After a second quarter where profitability fell short, Dick’s Sporting Goods announced a business optimization program that involved laying off 250 employees at the corporate level, as first reported by Bloomberg Business.
Dick’s said that the business optimization plan is intended to better align its talent, organization design, and spending.
“As part of our review, we eliminated certain positions primarily at our customer support center on Aug. 21, for which we expect to incur approximately $20 million of severance expense in the third quarter of 2023,” the company said in a release.
Cost savings are expected to be offset by strategic talent investments over the next twelve months, according to the release. The company expects the realignment to be completed during fiscal 2023 and projects that it may result in additional one-time charges of $25 million to $50 million.
Retail workers were not part of the restructuring, according to Bloomberg.
On a conference call with investors, Dick’s executives also commented on the outdoor segment, including inventory status and sales strategy.
Sales Up on Back-to-School, New Stores
Dick’s delivered 1.8% growth in second quarter comparable store sales, driven by a 2.8% increase in transactions and market share gains for the quarter ending July 29, 2023.
“We are pleased with our strong sales performance for the second quarter led by robust transaction growth and continued market share gains,” said Lauren Hobart, president and chief executive officer for Dick’s.
But net income was down 23% to $244 million for the period.
“Within the quarter, sales accelerated significantly in July, and we remain confident in delivering positive comp sales for 2023. While we posted another double-digit EBT margin, our Q2 profitability was short of our expectations due in large part to the impact of elevated inventory shrink, an increasingly serious issue impacting many retailers.”
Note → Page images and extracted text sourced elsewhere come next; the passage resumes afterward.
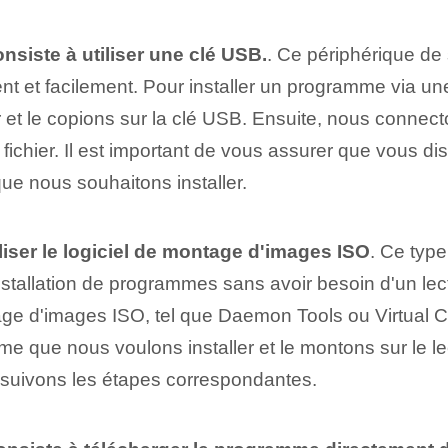
nsiste à utiliser une clé USB.
. Ce périphérique de
ent et facilement. Pour installer un programme via 
teur et le copions sur la clé USB. Ensuite, nous connec
 fichier. Il est important de vous assurer que vous 
l que nous souhaitons installer.
iliser le logiciel de montage d'images ⁤ISO
. Ce typ
l'installation de programmes sans avoir besoin d'un l
tage d'images ISO, tel que Daemon ⁣Tools‌ ou Virtual 
 que nous voulons installer et le montons sur le lect
l et suivons les étapes correspondantes.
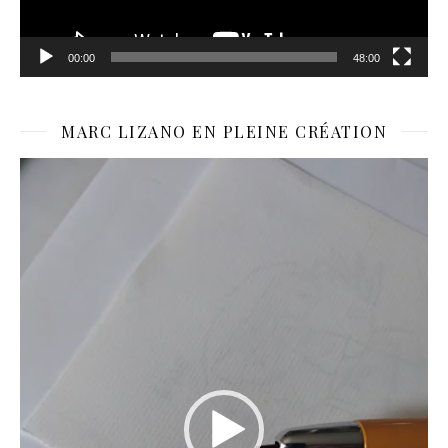
00:00
48:00
MARC LIZANO EN PLEINE CRÉATION
Lecteur
vidéo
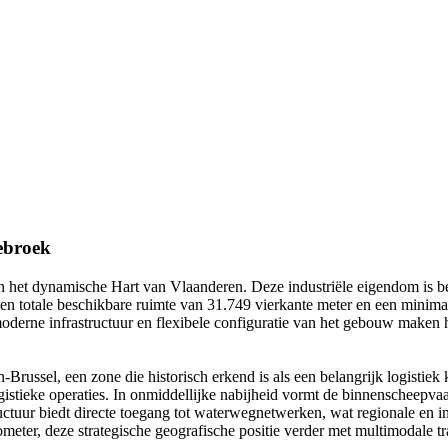
ebroek
 in het dynamische Hart van Vlaanderen. Deze industriële eigendom is be
 een totale beschikbare ruimte van 31.749 vierkante meter en een minima
moderne infrastructuur en flexibele configuratie van het gebouw maken 
russel, een zone die historisch erkend is als een belangrijk logistiek 
logistieke operaties. In onmiddellijke nabijheid vormt de binnenscheepvaa
ructuur biedt directe toegang tot waterwegnetwerken, wat regionale en 
lometer, deze strategische geografische positie verder met multimodale 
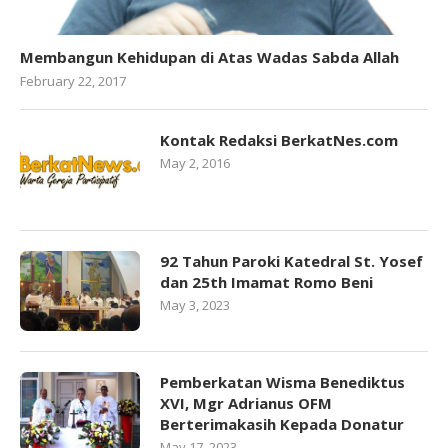
Membangun Kehidupan di Atas Wadas Sabda Allah
February 22, 2017
Kontak Redaksi BerkatNes.com
May 2, 2016
92 Tahun Paroki Katedral St. Yosef
dan 25th Imamat Romo Beni
May 3, 2023
Pemberkatan Wisma Benediktus
XVI, Mgr Adrianus OFM
Berterimakasih Kepada Donatur
May 17, 2023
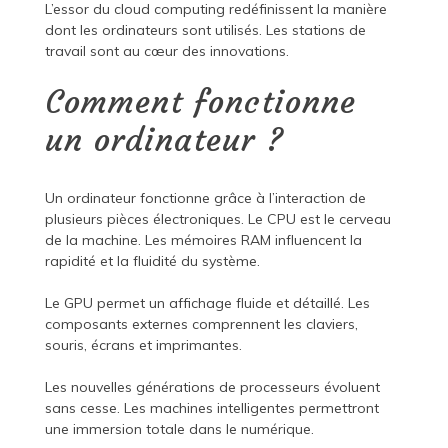
L’essor du cloud computing redéfinissent la manière
dont les ordinateurs sont utilisés. Les stations de
travail sont au cœur des innovations.
Comment fonctionne
un ordinateur ?
Un ordinateur fonctionne grâce à l’interaction de
plusieurs pièces électroniques. Le CPU est le cerveau
de la machine. Les mémoires RAM influencent la
rapidité et la fluidité du système.
Le GPU permet un affichage fluide et détaillé. Les
composants externes comprennent les claviers,
souris, écrans et imprimantes.
Les nouvelles générations de processeurs évoluent
sans cesse. Les machines intelligentes permettront
une immersion totale dans le numérique.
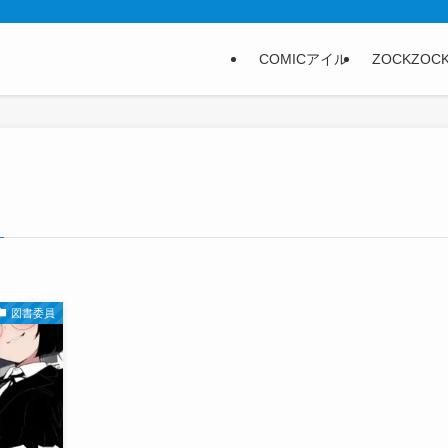
COMICアイル
ZOCKZOC
図書委員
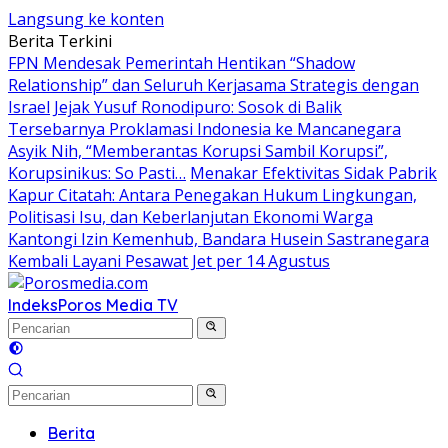
Langsung ke konten
Berita Terkini
FPN Mendesak Pemerintah Hentikan “Shadow
Relationship” dan Seluruh Kerjasama Strategis dengan
Israel
Jejak Yusuf Ronodipuro: Sosok di Balik
Tersebarnya Proklamasi Indonesia ke Mancanegara
Asyik Nih, “Memberantas Korupsi Sambil Korupsi”,
Korupsinikus: So Pasti…
Menakar Efektivitas Sidak Pabrik
Kapur Citatah: Antara Penegakan Hukum Lingkungan,
Politisasi Isu, dan Keberlanjutan Ekonomi Warga
Kantongi Izin Kemenhub, Bandara Husein Sastranegara
Kembali Layani Pesawat Jet per 14 Agustus
Indeks
Poros Media TV
Berita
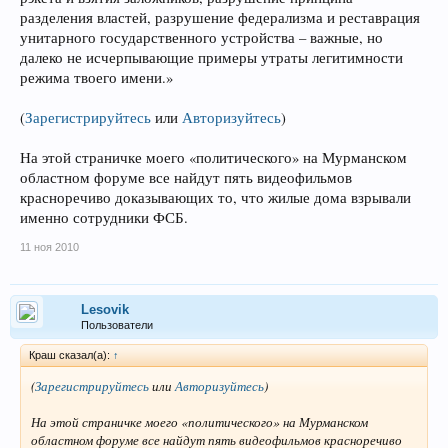
разделения властей, разрушение федерализма и реставрация
унитарного государственного устройства – важные, но
далеко не исчерпывающие примеры утраты легитимности
режима твоего имени.»
(
Зарегистрируйтесь
или
Авторизуйтесь
)
На этой страничке моего «политического» на Мурманском
областном форуме все найдут пять видеофильмов
красноречиво доказывающих то, что жилые дома взрывали
именно сотрудники ФСБ.
11 ноя 2010
Lesovik
Пользователи
Краш сказал(а):
↑
(
Зарегистрируйтесь
или
Авторизуйтесь
)
На этой страничке моего «политического» на Мурманском
областном форуме все найдут пять видеофильмов красноречиво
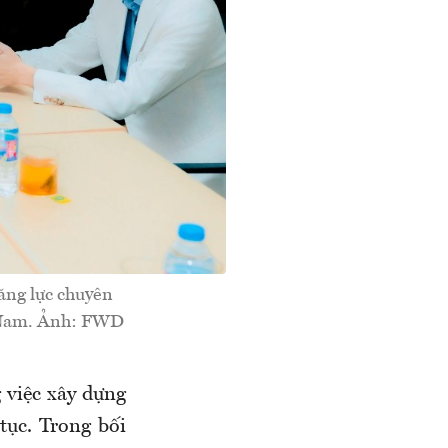
ăng lực chuyên
t Nam. Ảnh: FWD
việc xây dựng
tục. Trong bối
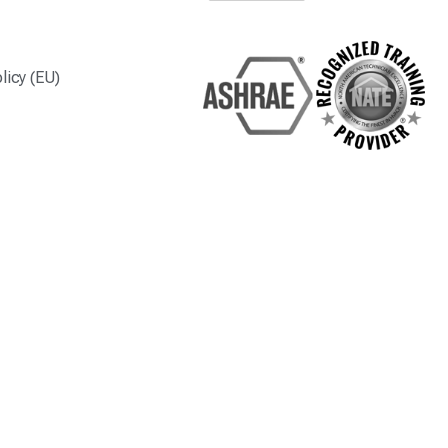
licy (EU)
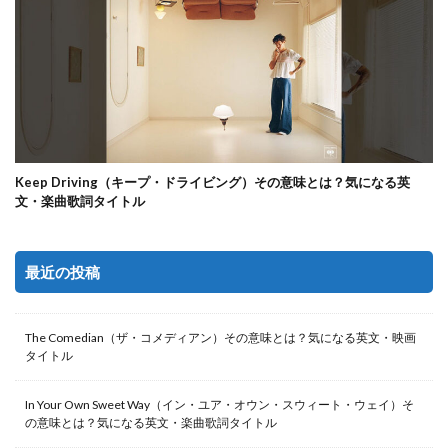
Keep Driving（キープ・ドライビング）その意味とは？気になる英
文・楽曲歌詞タイトル
最近の投稿
The Comedian（ザ・コメディアン）その意味とは？気になる英文・映画
タイトル
In Your Own Sweet Way（イン・ユア・オウン・スウィート・ウェイ）そ
の意味とは？気になる英文・楽曲歌詞タイトル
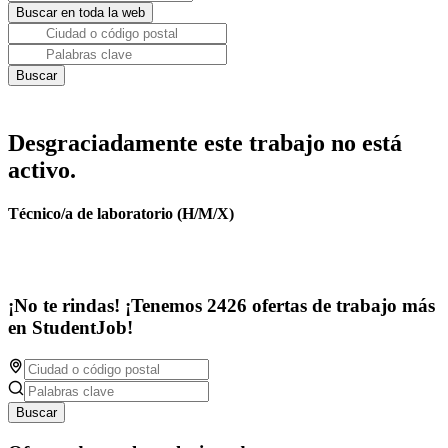
Desgraciadamente este trabajo no está
activo.
Técnico/a de laboratorio (H/M/X)
¡No te rindas! ¡Tenemos 2426 ofertas de trabajo más
en StudentJob!
Buscar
Hobart attributed the sales acceleration to the start of the back-to-school season and the opening its new House of Sport stores. Nine new House of Sport locations celebrated their grand openings in July and August.
“For the full year we remain confident in delivering comparable store sales in the range of flat to positive (2%), unchanged from our prior outlook,” she added.
However, the company has lost business due to “shrink” from organized retail crime and theft in general, according to Hobart. She said this is an “industry-level problem.”
“It’s actually a problem for our entire country,” she said. “We’ve all seen the stories. It’s quite alarming what’s going on.”
Hobart said that Dick’s is going to fight it “with increased security with cameras and working with local law enforcement and industry partners.”
CFO Navdeep Gupta said shrink represented a third of the company’s merchandise margin decline.
‘Aggressive’ Outdoor Sales
Beyond shrink, Hobart added that the company has also taken “decisive action” on excess product, particularly in the outdoor category. She said Dick’s is pleased that its inventory was down 5%.
“That allows us to bring in new receipts and ensure our inventory remains vibrant and well-positioned,” Hobart said. “Keeping our inventory fresh is one of our key operating philosophies.
Gupta added that there is a peak that happens in the outdoor category around the middle of the second quarter.
Hobart said that there was excess inventory in the marketplace, and a short window to sell through it.
“We were aggressive,” she said. “But it doesn’t change our expectations on the outdoor category in general. We are very excited about reinventing the outdoor category and delivering a great consumer experience. This was a short-term issue this past quarter.”
Dick’s added seven Dick’s House of Sport stores during the quarter. The company now operates 860 stores, with 725 Dick’s Sporting Goods locations and 135 others, including Public Lands and Moosejaw.
Dick’s now operates 12 House of Sport stores.
“We are extremely excited about the future of our business,” said Ed Stack, executive chairman of Dick’s. “Our newest Dick’s concepts, Dick’s House of Sport and our next generation 50,000-square-foot Dick’s store, are yielding powerful results. We haven’t seen growth opportunities like these since we went public in the early 2000s.”
Q2 By the Numbers
Sales rose 3.6% to $3.2 billion for the quarter.
Net income was down 23% to $244 million for the period.
Gross margin declined to 34.4% compared to 36% a year ago.
Earnings per share for the year was revised down to the range of $11.33 to $12.13, and down to $11.50 to $12.30 on a non-GAAP basis, which eliminates the impact of the severance expected to be incurred as part of the business optimization.
Previous guidance called for EPS in the range of $12.90 to 13.80.
“Despite moderating our 2023 EPS outlook, the enthusiasm we have for our business and the confidence we have in our long-term growth opportunities have never been stronger,” Hobart said.